* Job
To complete the exercise, write out all the data exactly.

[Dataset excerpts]
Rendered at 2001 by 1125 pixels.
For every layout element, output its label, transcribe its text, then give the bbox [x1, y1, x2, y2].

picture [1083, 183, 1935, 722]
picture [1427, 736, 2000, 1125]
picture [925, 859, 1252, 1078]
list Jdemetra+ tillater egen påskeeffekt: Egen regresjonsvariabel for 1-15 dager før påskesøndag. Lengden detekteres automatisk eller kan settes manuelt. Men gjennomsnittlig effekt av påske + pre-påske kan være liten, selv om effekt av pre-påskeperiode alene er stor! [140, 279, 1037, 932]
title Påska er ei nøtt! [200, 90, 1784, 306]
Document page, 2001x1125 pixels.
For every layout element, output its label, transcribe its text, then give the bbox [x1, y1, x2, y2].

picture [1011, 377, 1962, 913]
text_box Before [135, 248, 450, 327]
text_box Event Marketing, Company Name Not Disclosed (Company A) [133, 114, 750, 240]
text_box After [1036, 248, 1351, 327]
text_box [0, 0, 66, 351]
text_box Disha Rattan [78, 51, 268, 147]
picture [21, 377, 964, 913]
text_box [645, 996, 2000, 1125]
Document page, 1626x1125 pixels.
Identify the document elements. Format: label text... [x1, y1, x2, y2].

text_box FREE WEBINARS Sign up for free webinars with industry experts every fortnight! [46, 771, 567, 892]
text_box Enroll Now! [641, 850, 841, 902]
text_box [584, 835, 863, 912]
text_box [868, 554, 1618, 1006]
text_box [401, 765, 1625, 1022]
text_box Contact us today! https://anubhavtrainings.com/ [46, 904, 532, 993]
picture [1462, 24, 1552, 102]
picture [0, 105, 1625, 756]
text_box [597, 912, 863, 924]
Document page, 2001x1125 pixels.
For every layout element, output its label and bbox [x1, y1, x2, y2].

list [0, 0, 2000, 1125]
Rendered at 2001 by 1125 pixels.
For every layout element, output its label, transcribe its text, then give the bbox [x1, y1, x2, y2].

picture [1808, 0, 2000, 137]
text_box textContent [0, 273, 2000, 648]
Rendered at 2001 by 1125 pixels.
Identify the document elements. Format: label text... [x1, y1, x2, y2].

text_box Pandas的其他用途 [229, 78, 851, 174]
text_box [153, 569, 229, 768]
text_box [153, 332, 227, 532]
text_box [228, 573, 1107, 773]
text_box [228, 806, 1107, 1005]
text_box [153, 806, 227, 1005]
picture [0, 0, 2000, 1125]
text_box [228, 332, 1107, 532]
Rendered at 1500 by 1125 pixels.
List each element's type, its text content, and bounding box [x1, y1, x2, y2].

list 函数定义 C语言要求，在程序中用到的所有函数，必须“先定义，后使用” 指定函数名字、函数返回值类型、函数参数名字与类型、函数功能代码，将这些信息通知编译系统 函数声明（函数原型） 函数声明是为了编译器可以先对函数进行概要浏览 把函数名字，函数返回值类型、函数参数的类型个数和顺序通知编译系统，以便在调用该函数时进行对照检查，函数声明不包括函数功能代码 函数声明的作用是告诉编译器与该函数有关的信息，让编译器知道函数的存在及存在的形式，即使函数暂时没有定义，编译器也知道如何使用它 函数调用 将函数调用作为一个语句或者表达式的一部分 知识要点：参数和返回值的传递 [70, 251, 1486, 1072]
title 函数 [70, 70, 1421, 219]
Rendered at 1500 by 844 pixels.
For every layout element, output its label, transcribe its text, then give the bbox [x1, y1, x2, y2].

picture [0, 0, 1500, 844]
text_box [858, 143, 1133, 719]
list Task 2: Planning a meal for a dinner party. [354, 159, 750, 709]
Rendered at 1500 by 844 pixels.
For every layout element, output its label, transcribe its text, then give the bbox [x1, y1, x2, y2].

* Response to this task
Rendered at 2001 by 1125 pixels.
For every layout element, output its label, transcribe its text, then give the bbox [x1, y1, x2, y2].

picture [1083, 183, 1935, 722]
picture [1427, 736, 2000, 1125]
picture [925, 859, 1252, 1078]
list Jdemetra+ tillater egen påskeeffekt: Egen regresjonsvariabel for 1-15 dager før påskesøndag. Lengden detekteres automatisk eller kan settes manuelt. Men gjennomsnittlig effekt av påske + pre-påske kan være liten, selv om effekt av pre-påskeperiode alene er stor! [140, 279, 1037, 932]
title Påska er ei nøtt! [200, 90, 1784, 306]
Document page, 2001x1125 pixels.
For every layout element, output its label, transcribe its text, then give the bbox [x1, y1, x2, y2].

picture [1011, 377, 1962, 913]
text_box Before [135, 248, 450, 327]
text_box Event Marketing, Company Name Not Disclosed (Company A) [133, 114, 750, 240]
text_box After [1036, 248, 1351, 327]
text_box [0, 0, 66, 351]
text_box Disha Rattan [78, 51, 268, 147]
picture [21, 377, 964, 913]
text_box [645, 996, 2000, 1125]
Document page, 1626x1125 pixels.
Identify the document elements. Format: label text... [x1, y1, x2, y2].

text_box FREE WEBINARS Sign up for free webinars with industry experts every fortnight! [46, 771, 567, 892]
text_box Enroll Now! [641, 850, 841, 902]
text_box [584, 835, 863, 912]
text_box [868, 554, 1618, 1006]
text_box [401, 765, 1625, 1022]
text_box Contact us today! https://anubhavtrainings.com/ [46, 904, 532, 993]
picture [1462, 24, 1552, 102]
picture [0, 105, 1625, 756]
text_box [597, 912, 863, 924]
Document page, 2001x1125 pixels.
For every layout element, output its label and bbox [x1, y1, x2, y2].

list [0, 0, 2000, 1125]
Rendered at 2001 by 1125 pixels.
For every layout element, output its label, transcribe its text, then give the bbox [x1, y1, x2, y2].

picture [1808, 0, 2000, 137]
text_box textContent [0, 273, 2000, 648]
Rendered at 2001 by 1125 pixels.
Identify the document elements. Format: label text... [x1, y1, x2, y2].

text_box Pandas的其他用途 [229, 78, 851, 174]
text_box [153, 569, 229, 768]
text_box [153, 332, 227, 532]
text_box [228, 573, 1107, 773]
text_box [228, 806, 1107, 1005]
text_box [153, 806, 227, 1005]
picture [0, 0, 2000, 1125]
text_box [228, 332, 1107, 532]
Rendered at 1500 by 1125 pixels.
List each element's type, its text content, and bounding box [x1, y1, x2, y2].

list 函数定义 C语言要求，在程序中用到的所有函数，必须“先定义，后使用” 指定函数名字、函数返回值类型、函数参数名字与类型、函数功能代码，将这些信息通知编译系统 函数声明（函数原型） 函数声明是为了编译器可以先对函数进行概要浏览 把函数名字，函数返回值类型、函数参数的类型个数和顺序通知编译系统，以便在调用该函数时进行对照检查，函数声明不包括函数功能代码 函数声明的作用是告诉编译器与该函数有关的信息，让编译器知道函数的存在及存在的形式，即使函数暂时没有定义，编译器也知道如何使用它 函数调用 将函数调用作为一个语句或者表达式的一部分 知识要点：参数和返回值的传递 [70, 251, 1486, 1072]
title 函数 [70, 70, 1421, 219]
Rendered at 1500 by 844 pixels.
For every layout element, output its label, transcribe its text, then give the bbox [x1, y1, x2, y2].

picture [0, 0, 1500, 844]
text_box [858, 143, 1133, 719]
list Task 2: Planning a meal for a dinner party. [354, 159, 750, 709]
Rendered at 1500 by 844 pixels.
For every layout element, output its label, transcribe its text, then give the bbox [x1, y1, x2, y2].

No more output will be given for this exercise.